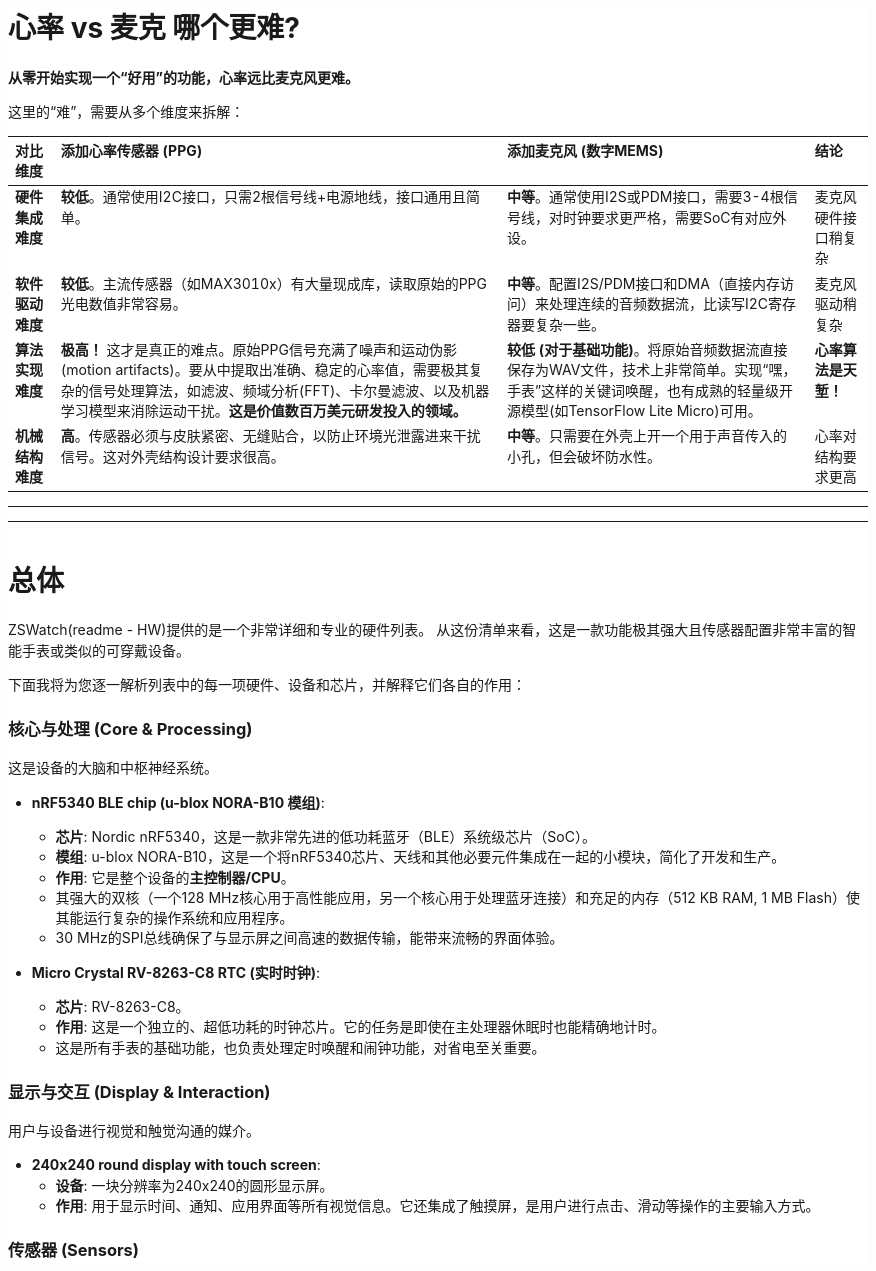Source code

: 
# 心率 vs 麦克 哪个更难?

**从零开始实现一个“好用”的功能，心率远比麦克风更难。**

这里的“难”，需要从多个维度来拆解：

| 对比维度 | **添加心率传感器 (PPG)** | **添加麦克风 (数字MEMS)** | **结论** |
| :--- | :--- | :--- | :--- |
| **硬件集成难度** | **较低**。通常使用I2C接口，只需2根信号线+电源地线，接口通用且简单。 | **中等**。通常使用I2S或PDM接口，需要3-4根信号线，对时钟要求更严格，需要SoC有对应外设。 | 麦克风硬件接口稍复杂 |
| **软件驱动难度** | **较低**。主流传感器（如MAX3010x）有大量现成库，读取原始的PPG光电数值非常容易。 | **中等**。配置I2S/PDM接口和DMA（直接内存访问）来处理连续的音频数据流，比读写I2C寄存器要复杂一些。 | 麦克风驱动稍复杂 |
| **算法实现难度** | **极高！** 这才是真正的难点。原始PPG信号充满了噪声和运动伪影(motion artifacts)。要从中提取出准确、稳定的心率值，需要极其复杂的信号处理算法，如滤波、频域分析(FFT)、卡尔曼滤波、以及机器学习模型来消除运动干扰。**这是价值数百万美元研发投入的领域。** | **较低 (对于基础功能)**。将原始音频数据流直接保存为WAV文件，技术上非常简单。实现“嘿，手表”这样的关键词唤醒，也有成熟的轻量级开源模型(如TensorFlow Lite Micro)可用。 | **心率算法是天堑！** |
| **机械结构难度** | **高**。传感器必须与皮肤紧密、无缝贴合，以防止环境光泄露进来干扰信号。这对外壳结构设计要求很高。 | **中等**。只需要在外壳上开一个用于声音传入的小孔，但会破坏防水性。 | 心率对结构要求更高 |

---

---

# 总体

ZSWatch(readme - HW)提供的是一个非常详细和专业的硬件列表。
从这份清单来看，这是一款功能极其强大且传感器配置非常丰富的智能手表或类似的可穿戴设备。

下面我将为您逐一解析列表中的每一项硬件、设备和芯片，并解释它们各自的作用：

### 核心与处理 (Core & Processing)

这是设备的大脑和中枢神经系统。

*   **nRF5340 BLE chip (u-blox NORA-B10 模组)**:
    *   **芯片**: Nordic nRF5340，这是一款非常先进的低功耗蓝牙（BLE）系统级芯片（SoC）。
    *   **模组**: u-blox NORA-B10，这是一个将nRF5340芯片、天线和其他必要元件集成在一起的小模块，简化了开发和生产。
    *   **作用**: 它是整个设备的**主控制器/CPU**。
    *   其强大的双核（一个128 MHz核心用于高性能应用，另一个核心用于处理蓝牙连接）和充足的内存（512 KB RAM, 1 MB Flash）使其能运行复杂的操作系统和应用程序。
    *   30 MHz的SPI总线确保了与显示屏之间高速的数据传输，能带来流畅的界面体验。

*   **Micro Crystal RV-8263-C8 RTC (实时时钟)**:
    *   **芯片**: RV-8263-C8。
    *   **作用**: 这是一个独立的、超低功耗的时钟芯片。它的任务是即使在主处理器休眠时也能精确地计时。
    *   这是所有手表的基础功能，也负责处理定时唤醒和闹钟功能，对省电至关重要。

### 显示与交互 (Display & Interaction)

用户与设备进行视觉和触觉沟通的媒介。

*   **240x240 round display with touch screen**:
    *   **设备**: 一块分辨率为240x240的圆形显示屏。
    *   **作用**: 用于显示时间、通知、应用界面等所有视觉信息。它还集成了触摸屏，是用户进行点击、滑动等操作的主要输入方式。

### 传感器 (Sensors)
*****
#### [EXERCISE DIRECTIONS]
Set down a word-for-word copy of the records, dropping any picture.

#### [WRITTEN SOLUTION]
Source code

: 
# 心率 vs 麦克 哪个更难?

**从零开始实现一个“好用”的功能，心率远比麦克风更难。**

这里的“难”，需要从多个维度来拆解：

| 对比维度 | **添加心率传感器 (PPG)** | **添加麦克风 (数字MEMS)** | **结论** |
| :--- | :--- | :--- | :--- |
| **硬件集成难度** | **较低**。通常使用I2C接口，只需2根信号线+电源地线，接口通用且简单。 | **中等**。通常使用I2S或PDM接口，需要3-4根信号线，对时钟要求更严格，需要SoC有对应外设。 | 麦克风硬件接口稍复杂 |
| **软件驱动难度** | **较低**。主流传感器（如MAX3010x）有大量现成库，读取原始的PPG光电数值非常容易。 | **中等**。配置I2S/PDM接口和DMA（直接内存访问）来处理连续的音频数据流，比读写I2C寄存器要复杂一些。 | 麦克风驱动稍复杂 |
| **算法实现难度** | **极高！** 这才是真正的难点。原始PPG信号充满了噪声和运动伪影(motion artifacts)。要从中提取出准确、稳定的心率值，需要极其复杂的信号处理算法，如滤波、频域分析(FFT)、卡尔曼滤波、以及机器学习模型来消除运动干扰。**这是价值数百万美元研发投入的领域。** | **较低 (对于基础功能)**。将原始音频数据流直接保存为WAV文件，技术上非常简单。实现“嘿，手表”这样的关键词唤醒，也有成熟的轻量级开源模型(如TensorFlow Lite Micro)可用。 | **心率算法是天堑！** |
| **机械结构难度** | **高**。传感器必须与皮肤紧密、无缝贴合，以防止环境光泄露进来干扰信号。这对外壳结构设计要求很高。 | **中等**。只需要在外壳上开一个用于声音传入的小孔，但会破坏防水性。 | 心率对结构要求更高 |

---

---

# 总体

ZSWatch(readme - HW)提供的是一个非常详细和专业的硬件列表。
从这份清单来看，这是一款功能极其强大且传感器配置非常丰富的智能手表或类似的可穿戴设备。

下面我将为您逐一解析列表中的每一项硬件、设备和芯片，并解释它们各自的作用：

### 核心与处理 (Core & Processing)

这是设备的大脑和中枢神经系统。

*   **nRF5340 BLE chip (u-blox NORA-B10 模组)**:
    *   **芯片**: Nordic nRF5340，这是一款非常先进的低功耗蓝牙（BLE）系统级芯片（SoC）。
    *   **模组**: u-blox NORA-B10，这是一个将nRF5340芯片、天线和其他必要元件集成在一起的小模块，简化了开发和生产。
    *   **作用**: 它是整个设备的**主控制器/CPU**。
    *   其强大的双核（一个128 MHz核心用于高性能应用，另一个核心用于处理蓝牙连接）和充足的内存（512 KB RAM, 1 MB Flash）使其能运行复杂的操作系统和应用程序。
    *   30 MHz的SPI总线确保了与显示屏之间高速的数据传输，能带来流畅的界面体验。

*   **Micro Crystal RV-8263-C8 RTC (实时时钟)**:
    *   **芯片**: RV-8263-C8。
    *   **作用**: 这是一个独立的、超低功耗的时钟芯片。它的任务是即使在主处理器休眠时也能精确地计时。
    *   这是所有手表的基础功能，也负责处理定时唤醒和闹钟功能，对省电至关重要。

### 显示与交互 (Display & Interaction)

用户与设备进行视觉和触觉沟通的媒介。

*   **240x240 round display with touch screen**:
    *   **设备**: 一块分辨率为240x240的圆形显示屏。
    *   **作用**: 用于显示时间、通知、应用界面等所有视觉信息。它还集成了触摸屏，是用户进行点击、滑动等操作的主要输入方式。

### 传感器 (Sensors)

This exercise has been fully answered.